Lieutenant Colonel Ernest Robert Maling English, DSO (2 December 1874 — 18 August 1941) was a British soldier, cricketer and actor.

English was born in Charlton Kings, Cheltenham. He attended Wellington College and the Royal Military College, Sandhurst, receiving his commission as a second lieutenant in the King's Shropshire Light Infantry on 28 September 1895. Promotion to lieutenant followed on 24 June 1899.

He served in the Second Boer War in South Africa, where he was wounded. After the end of this war, English went with the 2nd battalion of his regiment to British India, leaving from Point Natal to Bombay on the SS Syria in January 1903, and was posted to Ranikhet in Bengal.

He was prompted to captain in 1909, and the following year became Adjutant of the King's Regiment (Liverpool). He served in World War I, and became a major in 1915. He was awarded the Distinguished Service Order (DSO) in 1917, the Croix de Guerre and was twice Mentioned in dispatches. He left the army as a lieutenant colonel on 29 November 1919.

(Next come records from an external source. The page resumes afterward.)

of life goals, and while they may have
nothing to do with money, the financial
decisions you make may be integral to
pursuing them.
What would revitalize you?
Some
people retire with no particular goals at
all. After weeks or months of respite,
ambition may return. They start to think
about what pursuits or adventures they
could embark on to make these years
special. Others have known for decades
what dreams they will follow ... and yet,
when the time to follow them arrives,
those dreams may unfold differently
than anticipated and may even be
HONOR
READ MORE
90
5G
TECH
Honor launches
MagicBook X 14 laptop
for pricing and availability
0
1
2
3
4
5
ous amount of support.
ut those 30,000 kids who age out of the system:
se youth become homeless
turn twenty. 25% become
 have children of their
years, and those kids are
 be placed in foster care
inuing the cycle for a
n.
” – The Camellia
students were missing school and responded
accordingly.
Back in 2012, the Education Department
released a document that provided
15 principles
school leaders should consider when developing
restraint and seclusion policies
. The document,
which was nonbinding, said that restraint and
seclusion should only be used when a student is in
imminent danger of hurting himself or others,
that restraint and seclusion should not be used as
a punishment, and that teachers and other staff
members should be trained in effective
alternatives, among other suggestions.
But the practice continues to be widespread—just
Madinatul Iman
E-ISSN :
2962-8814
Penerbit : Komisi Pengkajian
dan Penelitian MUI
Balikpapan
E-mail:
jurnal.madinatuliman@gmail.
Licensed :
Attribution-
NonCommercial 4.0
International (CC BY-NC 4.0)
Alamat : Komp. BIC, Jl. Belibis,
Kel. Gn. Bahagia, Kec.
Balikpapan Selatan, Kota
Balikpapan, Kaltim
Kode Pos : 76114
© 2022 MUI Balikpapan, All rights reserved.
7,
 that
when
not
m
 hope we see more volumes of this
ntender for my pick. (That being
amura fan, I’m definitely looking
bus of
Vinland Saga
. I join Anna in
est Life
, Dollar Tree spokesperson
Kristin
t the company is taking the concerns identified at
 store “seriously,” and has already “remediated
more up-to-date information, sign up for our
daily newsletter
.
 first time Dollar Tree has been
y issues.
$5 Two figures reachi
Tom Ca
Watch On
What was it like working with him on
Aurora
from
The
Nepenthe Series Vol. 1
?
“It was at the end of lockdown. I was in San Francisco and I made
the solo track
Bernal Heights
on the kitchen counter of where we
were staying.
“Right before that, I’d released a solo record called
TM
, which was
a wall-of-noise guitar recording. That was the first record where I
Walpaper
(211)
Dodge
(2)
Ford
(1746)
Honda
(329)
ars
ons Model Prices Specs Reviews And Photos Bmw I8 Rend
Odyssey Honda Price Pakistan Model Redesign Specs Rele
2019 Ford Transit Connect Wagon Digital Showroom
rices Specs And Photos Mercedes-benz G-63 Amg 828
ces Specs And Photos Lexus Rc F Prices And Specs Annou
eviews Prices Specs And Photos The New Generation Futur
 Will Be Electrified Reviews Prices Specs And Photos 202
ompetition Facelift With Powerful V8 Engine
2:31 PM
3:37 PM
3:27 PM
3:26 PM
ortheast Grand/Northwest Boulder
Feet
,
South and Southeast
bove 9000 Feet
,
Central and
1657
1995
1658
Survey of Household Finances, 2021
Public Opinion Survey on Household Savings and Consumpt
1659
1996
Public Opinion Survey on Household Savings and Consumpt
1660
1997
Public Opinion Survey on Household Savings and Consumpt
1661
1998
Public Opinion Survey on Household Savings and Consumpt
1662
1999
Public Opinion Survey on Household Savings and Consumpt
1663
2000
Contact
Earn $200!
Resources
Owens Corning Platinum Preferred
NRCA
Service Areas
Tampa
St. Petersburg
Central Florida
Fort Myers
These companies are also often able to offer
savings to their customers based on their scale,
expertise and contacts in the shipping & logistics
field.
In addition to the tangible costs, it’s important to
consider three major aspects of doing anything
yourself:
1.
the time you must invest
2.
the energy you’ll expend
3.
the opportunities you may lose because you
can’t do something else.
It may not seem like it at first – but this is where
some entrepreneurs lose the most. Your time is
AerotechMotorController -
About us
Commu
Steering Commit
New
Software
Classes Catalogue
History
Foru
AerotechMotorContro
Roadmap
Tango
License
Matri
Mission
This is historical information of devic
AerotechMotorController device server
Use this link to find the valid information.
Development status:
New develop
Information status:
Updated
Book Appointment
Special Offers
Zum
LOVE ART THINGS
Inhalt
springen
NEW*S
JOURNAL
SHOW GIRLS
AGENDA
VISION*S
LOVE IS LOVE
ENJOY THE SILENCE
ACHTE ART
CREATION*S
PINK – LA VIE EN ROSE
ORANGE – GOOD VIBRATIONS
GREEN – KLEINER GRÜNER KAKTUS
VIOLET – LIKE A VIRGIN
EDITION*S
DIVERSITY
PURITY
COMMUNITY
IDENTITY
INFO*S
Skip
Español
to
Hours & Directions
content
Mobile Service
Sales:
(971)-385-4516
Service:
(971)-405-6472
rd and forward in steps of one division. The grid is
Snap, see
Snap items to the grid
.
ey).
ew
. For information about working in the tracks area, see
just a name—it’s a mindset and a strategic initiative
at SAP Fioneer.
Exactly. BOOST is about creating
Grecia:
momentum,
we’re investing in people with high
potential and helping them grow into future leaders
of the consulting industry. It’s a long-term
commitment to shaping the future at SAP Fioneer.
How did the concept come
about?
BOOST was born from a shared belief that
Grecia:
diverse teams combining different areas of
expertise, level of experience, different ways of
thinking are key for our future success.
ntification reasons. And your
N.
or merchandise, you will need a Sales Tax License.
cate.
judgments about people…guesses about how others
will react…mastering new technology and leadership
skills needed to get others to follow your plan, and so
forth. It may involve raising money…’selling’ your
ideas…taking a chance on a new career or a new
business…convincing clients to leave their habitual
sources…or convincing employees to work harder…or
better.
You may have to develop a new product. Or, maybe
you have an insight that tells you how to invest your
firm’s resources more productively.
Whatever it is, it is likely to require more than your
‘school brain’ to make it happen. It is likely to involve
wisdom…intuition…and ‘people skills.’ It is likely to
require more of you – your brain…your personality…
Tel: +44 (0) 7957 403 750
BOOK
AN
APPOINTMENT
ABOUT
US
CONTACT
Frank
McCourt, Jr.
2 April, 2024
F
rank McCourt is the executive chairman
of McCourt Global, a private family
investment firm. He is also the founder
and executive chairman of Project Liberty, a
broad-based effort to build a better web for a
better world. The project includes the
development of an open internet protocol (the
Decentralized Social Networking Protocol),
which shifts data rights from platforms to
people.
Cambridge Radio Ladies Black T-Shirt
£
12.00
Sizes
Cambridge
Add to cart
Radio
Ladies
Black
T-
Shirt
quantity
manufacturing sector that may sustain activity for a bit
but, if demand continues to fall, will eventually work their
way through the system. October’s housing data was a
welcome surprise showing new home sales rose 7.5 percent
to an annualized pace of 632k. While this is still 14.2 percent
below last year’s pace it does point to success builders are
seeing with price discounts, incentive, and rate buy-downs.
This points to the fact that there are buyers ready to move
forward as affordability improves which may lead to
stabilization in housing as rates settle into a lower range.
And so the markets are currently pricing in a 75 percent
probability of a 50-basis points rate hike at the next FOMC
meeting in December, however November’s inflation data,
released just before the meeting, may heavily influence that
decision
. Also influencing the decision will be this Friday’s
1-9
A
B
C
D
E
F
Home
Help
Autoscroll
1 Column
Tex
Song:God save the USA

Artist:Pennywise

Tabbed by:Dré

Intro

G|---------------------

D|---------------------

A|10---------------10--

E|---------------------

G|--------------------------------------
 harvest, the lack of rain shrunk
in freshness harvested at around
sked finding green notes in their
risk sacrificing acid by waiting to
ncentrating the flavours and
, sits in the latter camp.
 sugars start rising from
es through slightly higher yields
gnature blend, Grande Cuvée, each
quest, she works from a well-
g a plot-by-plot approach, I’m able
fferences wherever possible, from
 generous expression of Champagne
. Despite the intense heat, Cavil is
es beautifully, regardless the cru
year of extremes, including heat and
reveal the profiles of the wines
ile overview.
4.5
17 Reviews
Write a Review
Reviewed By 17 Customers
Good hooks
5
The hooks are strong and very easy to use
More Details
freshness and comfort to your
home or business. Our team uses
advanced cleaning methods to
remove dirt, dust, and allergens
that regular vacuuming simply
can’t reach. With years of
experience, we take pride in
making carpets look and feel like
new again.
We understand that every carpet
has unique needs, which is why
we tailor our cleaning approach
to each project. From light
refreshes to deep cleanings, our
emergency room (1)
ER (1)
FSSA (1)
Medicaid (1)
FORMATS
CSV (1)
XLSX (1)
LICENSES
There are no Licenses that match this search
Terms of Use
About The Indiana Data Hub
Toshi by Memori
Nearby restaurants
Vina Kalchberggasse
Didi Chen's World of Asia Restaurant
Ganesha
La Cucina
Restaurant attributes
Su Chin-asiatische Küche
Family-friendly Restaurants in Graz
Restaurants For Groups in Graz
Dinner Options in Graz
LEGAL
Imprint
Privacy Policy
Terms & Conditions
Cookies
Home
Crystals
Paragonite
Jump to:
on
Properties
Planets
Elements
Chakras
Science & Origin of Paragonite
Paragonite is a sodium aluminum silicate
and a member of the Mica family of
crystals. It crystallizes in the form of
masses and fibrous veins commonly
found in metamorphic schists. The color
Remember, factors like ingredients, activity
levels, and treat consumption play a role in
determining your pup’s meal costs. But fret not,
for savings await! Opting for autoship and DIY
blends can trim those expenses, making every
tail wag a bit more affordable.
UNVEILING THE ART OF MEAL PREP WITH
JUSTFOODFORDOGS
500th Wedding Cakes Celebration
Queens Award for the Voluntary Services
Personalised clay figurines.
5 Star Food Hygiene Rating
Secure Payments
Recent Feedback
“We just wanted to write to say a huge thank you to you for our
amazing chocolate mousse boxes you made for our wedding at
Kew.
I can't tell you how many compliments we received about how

Subsequently, he worked as a stage and film actor. He died in South Kensington on 18 August 1941.

==Cricket career==
English was a right-handed batsman who played for Gloucestershire.
English made a single first-class appearance for the team, during the 1909 season, against Middlesex. He scored a duck in the first innings in which he batted, and two runs in the second.